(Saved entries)

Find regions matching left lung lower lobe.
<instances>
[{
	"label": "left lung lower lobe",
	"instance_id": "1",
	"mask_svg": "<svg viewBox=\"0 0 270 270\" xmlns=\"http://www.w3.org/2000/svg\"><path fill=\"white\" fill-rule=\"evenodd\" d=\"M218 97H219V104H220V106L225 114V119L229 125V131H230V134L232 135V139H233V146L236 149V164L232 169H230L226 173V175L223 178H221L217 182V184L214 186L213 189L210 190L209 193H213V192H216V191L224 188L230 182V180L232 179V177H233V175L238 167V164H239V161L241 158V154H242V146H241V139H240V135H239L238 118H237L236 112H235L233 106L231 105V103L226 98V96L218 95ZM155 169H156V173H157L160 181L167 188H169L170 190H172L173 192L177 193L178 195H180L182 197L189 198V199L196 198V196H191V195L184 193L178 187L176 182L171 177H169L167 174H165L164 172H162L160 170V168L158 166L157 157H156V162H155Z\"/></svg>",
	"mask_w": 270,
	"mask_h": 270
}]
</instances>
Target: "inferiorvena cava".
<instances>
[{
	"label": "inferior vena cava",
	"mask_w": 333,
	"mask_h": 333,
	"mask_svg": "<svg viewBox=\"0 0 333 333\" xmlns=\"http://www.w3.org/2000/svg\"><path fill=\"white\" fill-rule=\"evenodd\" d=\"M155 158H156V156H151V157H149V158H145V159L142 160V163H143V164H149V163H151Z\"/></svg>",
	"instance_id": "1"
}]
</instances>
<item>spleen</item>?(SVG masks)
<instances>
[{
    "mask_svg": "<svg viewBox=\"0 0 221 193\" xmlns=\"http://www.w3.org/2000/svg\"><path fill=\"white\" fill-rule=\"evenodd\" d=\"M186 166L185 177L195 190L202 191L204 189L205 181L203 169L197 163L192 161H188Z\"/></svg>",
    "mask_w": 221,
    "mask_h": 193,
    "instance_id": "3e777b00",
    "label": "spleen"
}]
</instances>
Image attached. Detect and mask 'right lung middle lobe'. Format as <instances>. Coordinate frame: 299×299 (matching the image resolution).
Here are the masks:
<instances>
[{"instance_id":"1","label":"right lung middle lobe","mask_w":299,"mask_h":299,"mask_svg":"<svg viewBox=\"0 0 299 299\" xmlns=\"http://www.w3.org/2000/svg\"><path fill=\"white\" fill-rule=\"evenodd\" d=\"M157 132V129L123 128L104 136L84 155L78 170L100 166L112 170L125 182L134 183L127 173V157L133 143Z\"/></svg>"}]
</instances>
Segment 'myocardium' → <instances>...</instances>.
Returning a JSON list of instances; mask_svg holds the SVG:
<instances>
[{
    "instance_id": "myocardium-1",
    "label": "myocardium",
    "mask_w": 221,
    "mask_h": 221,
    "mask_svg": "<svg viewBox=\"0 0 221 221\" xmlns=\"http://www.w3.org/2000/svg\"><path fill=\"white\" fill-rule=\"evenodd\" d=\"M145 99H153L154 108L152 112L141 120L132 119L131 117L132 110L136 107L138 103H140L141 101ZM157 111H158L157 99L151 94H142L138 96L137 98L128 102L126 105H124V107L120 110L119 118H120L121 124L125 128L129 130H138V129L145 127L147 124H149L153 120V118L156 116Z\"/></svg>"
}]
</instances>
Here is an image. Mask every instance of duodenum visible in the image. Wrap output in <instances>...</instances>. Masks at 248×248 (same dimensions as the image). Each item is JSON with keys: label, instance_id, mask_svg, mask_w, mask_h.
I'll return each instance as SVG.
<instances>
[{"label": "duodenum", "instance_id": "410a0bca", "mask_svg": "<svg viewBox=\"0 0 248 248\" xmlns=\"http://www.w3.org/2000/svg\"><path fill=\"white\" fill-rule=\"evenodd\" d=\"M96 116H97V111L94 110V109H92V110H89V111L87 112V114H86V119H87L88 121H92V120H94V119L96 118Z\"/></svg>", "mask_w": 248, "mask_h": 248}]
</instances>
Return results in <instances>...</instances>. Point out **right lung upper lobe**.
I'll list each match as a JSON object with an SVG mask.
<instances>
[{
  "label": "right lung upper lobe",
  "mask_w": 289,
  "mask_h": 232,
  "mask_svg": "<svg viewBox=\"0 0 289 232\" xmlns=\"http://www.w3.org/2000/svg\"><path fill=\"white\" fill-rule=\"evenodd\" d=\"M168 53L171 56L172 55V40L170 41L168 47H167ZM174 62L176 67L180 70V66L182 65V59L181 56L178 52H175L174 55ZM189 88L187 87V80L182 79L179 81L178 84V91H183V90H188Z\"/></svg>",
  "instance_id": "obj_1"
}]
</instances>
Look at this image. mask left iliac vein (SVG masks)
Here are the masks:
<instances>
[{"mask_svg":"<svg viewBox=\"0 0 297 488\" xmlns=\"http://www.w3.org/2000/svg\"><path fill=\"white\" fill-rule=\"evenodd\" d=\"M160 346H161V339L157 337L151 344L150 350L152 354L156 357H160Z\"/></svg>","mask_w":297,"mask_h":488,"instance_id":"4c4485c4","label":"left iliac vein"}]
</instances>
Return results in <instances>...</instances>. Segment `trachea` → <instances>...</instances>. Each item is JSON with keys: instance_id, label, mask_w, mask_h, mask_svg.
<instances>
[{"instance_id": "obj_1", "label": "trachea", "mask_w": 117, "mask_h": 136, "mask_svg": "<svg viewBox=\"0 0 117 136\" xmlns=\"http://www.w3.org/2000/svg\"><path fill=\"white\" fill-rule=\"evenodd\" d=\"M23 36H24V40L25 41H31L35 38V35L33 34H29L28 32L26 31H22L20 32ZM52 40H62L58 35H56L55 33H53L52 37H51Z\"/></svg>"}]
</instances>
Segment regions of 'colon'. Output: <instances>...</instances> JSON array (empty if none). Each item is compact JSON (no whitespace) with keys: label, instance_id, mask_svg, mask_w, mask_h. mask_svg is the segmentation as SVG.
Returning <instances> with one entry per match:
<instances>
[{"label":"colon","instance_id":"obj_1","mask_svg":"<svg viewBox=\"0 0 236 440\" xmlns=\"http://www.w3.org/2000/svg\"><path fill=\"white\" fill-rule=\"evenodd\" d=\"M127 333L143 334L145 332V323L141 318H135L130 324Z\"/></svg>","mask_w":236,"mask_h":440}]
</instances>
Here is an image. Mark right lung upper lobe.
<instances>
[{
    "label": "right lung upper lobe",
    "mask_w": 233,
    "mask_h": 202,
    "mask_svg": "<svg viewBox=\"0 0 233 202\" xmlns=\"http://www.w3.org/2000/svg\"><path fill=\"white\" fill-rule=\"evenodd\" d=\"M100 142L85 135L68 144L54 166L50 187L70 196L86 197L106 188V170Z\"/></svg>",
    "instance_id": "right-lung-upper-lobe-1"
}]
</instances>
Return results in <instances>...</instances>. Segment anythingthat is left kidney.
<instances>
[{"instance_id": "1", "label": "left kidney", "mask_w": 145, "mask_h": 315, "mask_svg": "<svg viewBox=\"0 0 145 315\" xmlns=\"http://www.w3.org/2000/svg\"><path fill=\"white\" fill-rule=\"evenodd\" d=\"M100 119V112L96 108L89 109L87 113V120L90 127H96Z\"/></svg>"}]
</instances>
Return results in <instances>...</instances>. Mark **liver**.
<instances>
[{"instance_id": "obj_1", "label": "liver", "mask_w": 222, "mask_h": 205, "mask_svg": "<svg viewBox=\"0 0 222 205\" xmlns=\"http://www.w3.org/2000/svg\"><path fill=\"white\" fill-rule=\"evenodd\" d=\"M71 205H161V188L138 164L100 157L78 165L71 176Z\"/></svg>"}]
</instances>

Given exercise>
Substitute "Give output in" for "Return results in" throughout the items, then reproduce them with everything else left unchanged.

Solution>
Find regions matching left lung lower lobe.
<instances>
[{
	"label": "left lung lower lobe",
	"instance_id": "1",
	"mask_svg": "<svg viewBox=\"0 0 270 270\" xmlns=\"http://www.w3.org/2000/svg\"><path fill=\"white\" fill-rule=\"evenodd\" d=\"M218 97H219V104H220V106L225 114V119L229 125V131H230V134L232 135V139H233V146L236 149V164L232 169H230L226 173V175L223 178H221L217 182V184L214 186L213 189L210 190L209 193H213V192H216V191L224 188L230 182V180L232 179V177H233V175L238 167V164H239V161L241 158V154H242V146H241V139H240V135H239L238 118H237L236 112H235L233 106L231 105V103L226 98V96L218 95ZM155 169H156V173H157L160 181L167 188H169L170 190H172L173 192L177 193L178 195H180L182 197L189 198V199L196 198V196H191V195L184 193L178 187L176 182L171 177H169L167 174H165L164 172H162L160 170V168L158 166L157 157H156V162H155Z\"/></svg>",
	"mask_w": 270,
	"mask_h": 270
}]
</instances>
Target: "inferiorvena cava".
<instances>
[{
	"label": "inferior vena cava",
	"mask_w": 333,
	"mask_h": 333,
	"mask_svg": "<svg viewBox=\"0 0 333 333\" xmlns=\"http://www.w3.org/2000/svg\"><path fill=\"white\" fill-rule=\"evenodd\" d=\"M155 158H156V156H151V157H149V158H145V159L142 160V163H143V164H149V163H151Z\"/></svg>",
	"instance_id": "1"
}]
</instances>
<item>spleen</item>?(SVG masks)
<instances>
[{
    "mask_svg": "<svg viewBox=\"0 0 221 193\" xmlns=\"http://www.w3.org/2000/svg\"><path fill=\"white\" fill-rule=\"evenodd\" d=\"M186 166L185 177L195 190L202 191L204 189L205 181L203 169L197 163L192 161H188Z\"/></svg>",
    "mask_w": 221,
    "mask_h": 193,
    "instance_id": "3e777b00",
    "label": "spleen"
}]
</instances>
Image attached. Detect and mask 'right lung middle lobe'. Format as <instances>. Coordinate frame: 299×299 (matching the image resolution).
Here are the masks:
<instances>
[{"instance_id":"1","label":"right lung middle lobe","mask_w":299,"mask_h":299,"mask_svg":"<svg viewBox=\"0 0 299 299\" xmlns=\"http://www.w3.org/2000/svg\"><path fill=\"white\" fill-rule=\"evenodd\" d=\"M157 132V129L123 128L104 136L84 155L78 170L100 166L112 170L125 182L134 183L127 173V157L133 143Z\"/></svg>"}]
</instances>
Segment 'myocardium' → <instances>...</instances>.
Returning a JSON list of instances; mask_svg holds the SVG:
<instances>
[{
    "instance_id": "myocardium-1",
    "label": "myocardium",
    "mask_w": 221,
    "mask_h": 221,
    "mask_svg": "<svg viewBox=\"0 0 221 221\" xmlns=\"http://www.w3.org/2000/svg\"><path fill=\"white\" fill-rule=\"evenodd\" d=\"M145 99H153L154 108L152 112L141 120L132 119L131 117L132 110L136 107L138 103H140L141 101ZM157 111H158L157 99L151 94H142L138 96L137 98L128 102L126 105H124V107L120 110L119 118H120L121 124L125 128L129 130H138V129L145 127L147 124H149L153 120V118L156 116Z\"/></svg>"
}]
</instances>
Here is an image. Mask every instance of duodenum visible in the image. Wrap output in <instances>...</instances>. Masks at 248×248 (same dimensions as the image). Each item is JSON with keys: label, instance_id, mask_svg, mask_w, mask_h.
I'll return each instance as SVG.
<instances>
[{"label": "duodenum", "instance_id": "410a0bca", "mask_svg": "<svg viewBox=\"0 0 248 248\" xmlns=\"http://www.w3.org/2000/svg\"><path fill=\"white\" fill-rule=\"evenodd\" d=\"M96 116H97V111L94 110V109H92V110H89V111L87 112V114H86V119H87L88 121H92V120H94V119L96 118Z\"/></svg>", "mask_w": 248, "mask_h": 248}]
</instances>
Give output in <instances>...</instances>. Point out **right lung upper lobe**.
I'll list each match as a JSON object with an SVG mask.
<instances>
[{
  "label": "right lung upper lobe",
  "mask_w": 289,
  "mask_h": 232,
  "mask_svg": "<svg viewBox=\"0 0 289 232\" xmlns=\"http://www.w3.org/2000/svg\"><path fill=\"white\" fill-rule=\"evenodd\" d=\"M168 53L171 56L172 55V40L170 41L168 47H167ZM174 62L176 67L180 70V66L182 65V59L181 56L178 52H175L174 55ZM189 88L187 87V80L182 79L179 81L178 84V91H183V90H188Z\"/></svg>",
  "instance_id": "obj_1"
}]
</instances>
Look at this image. mask left iliac vein (SVG masks)
Here are the masks:
<instances>
[{"mask_svg":"<svg viewBox=\"0 0 297 488\" xmlns=\"http://www.w3.org/2000/svg\"><path fill=\"white\" fill-rule=\"evenodd\" d=\"M160 346H161V339L157 337L151 344L150 350L152 354L156 357H160Z\"/></svg>","mask_w":297,"mask_h":488,"instance_id":"4c4485c4","label":"left iliac vein"}]
</instances>
Give output in <instances>...</instances>. Segment `trachea` → <instances>...</instances>. Each item is JSON with keys: instance_id, label, mask_w, mask_h, mask_svg.
<instances>
[{"instance_id": "obj_1", "label": "trachea", "mask_w": 117, "mask_h": 136, "mask_svg": "<svg viewBox=\"0 0 117 136\" xmlns=\"http://www.w3.org/2000/svg\"><path fill=\"white\" fill-rule=\"evenodd\" d=\"M23 36H24V40L25 41H31L35 38V35L33 34H29L28 32L26 31H22L20 32ZM52 40H62L58 35H56L55 33H53L52 37H51Z\"/></svg>"}]
</instances>
Segment regions of 'colon'. Output: <instances>...</instances> JSON array (empty if none). Each item is compact JSON (no whitespace) with keys: label, instance_id, mask_svg, mask_w, mask_h. mask_svg is the segmentation as SVG.
Returning <instances> with one entry per match:
<instances>
[{"label":"colon","instance_id":"obj_1","mask_svg":"<svg viewBox=\"0 0 236 440\" xmlns=\"http://www.w3.org/2000/svg\"><path fill=\"white\" fill-rule=\"evenodd\" d=\"M127 333L143 334L145 332V323L141 318H135L130 324Z\"/></svg>","mask_w":236,"mask_h":440}]
</instances>
Here is an image. Mark right lung upper lobe.
<instances>
[{
    "label": "right lung upper lobe",
    "mask_w": 233,
    "mask_h": 202,
    "mask_svg": "<svg viewBox=\"0 0 233 202\" xmlns=\"http://www.w3.org/2000/svg\"><path fill=\"white\" fill-rule=\"evenodd\" d=\"M100 142L85 135L68 144L54 166L50 187L70 196L86 197L106 188V170Z\"/></svg>",
    "instance_id": "right-lung-upper-lobe-1"
}]
</instances>
Give output in <instances>...</instances>. Segment anythingthat is left kidney.
<instances>
[{"instance_id": "1", "label": "left kidney", "mask_w": 145, "mask_h": 315, "mask_svg": "<svg viewBox=\"0 0 145 315\" xmlns=\"http://www.w3.org/2000/svg\"><path fill=\"white\" fill-rule=\"evenodd\" d=\"M100 119V112L96 108L89 109L87 113V120L90 127H96Z\"/></svg>"}]
</instances>
Give output in <instances>...</instances>. Mark **liver**.
<instances>
[{"instance_id": "obj_1", "label": "liver", "mask_w": 222, "mask_h": 205, "mask_svg": "<svg viewBox=\"0 0 222 205\" xmlns=\"http://www.w3.org/2000/svg\"><path fill=\"white\" fill-rule=\"evenodd\" d=\"M71 205H161V188L138 164L100 157L78 165L71 176Z\"/></svg>"}]
</instances>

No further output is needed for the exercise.